_Problem to work on:_ The records below need to be repeated exactly, though not their pictures.

*** Block opens ***

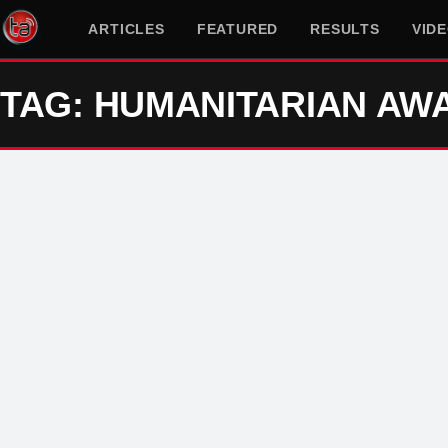
ARTICLES
FEATURED
RESULTS
VID
TAG: HUMANITARIAN AW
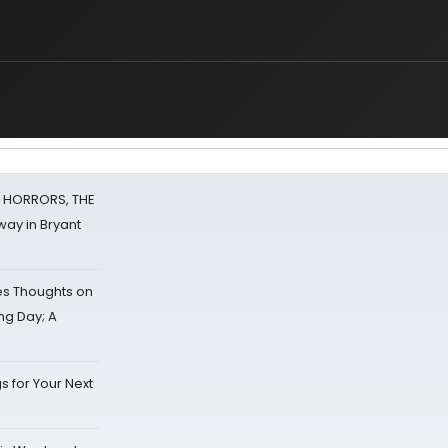
F HORRORS, THE
ay in Bryant
s Thoughts on
ing Day; A
s for Your Next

*** Block closes ***

_Exercise answer:_
ARTICLES
FEATURED
RESULTS
VID
TAG: HUMANITARIAN AW
F HORRORS, THE
ay in Bryant
s Thoughts on
ing Day; A
s for Your Next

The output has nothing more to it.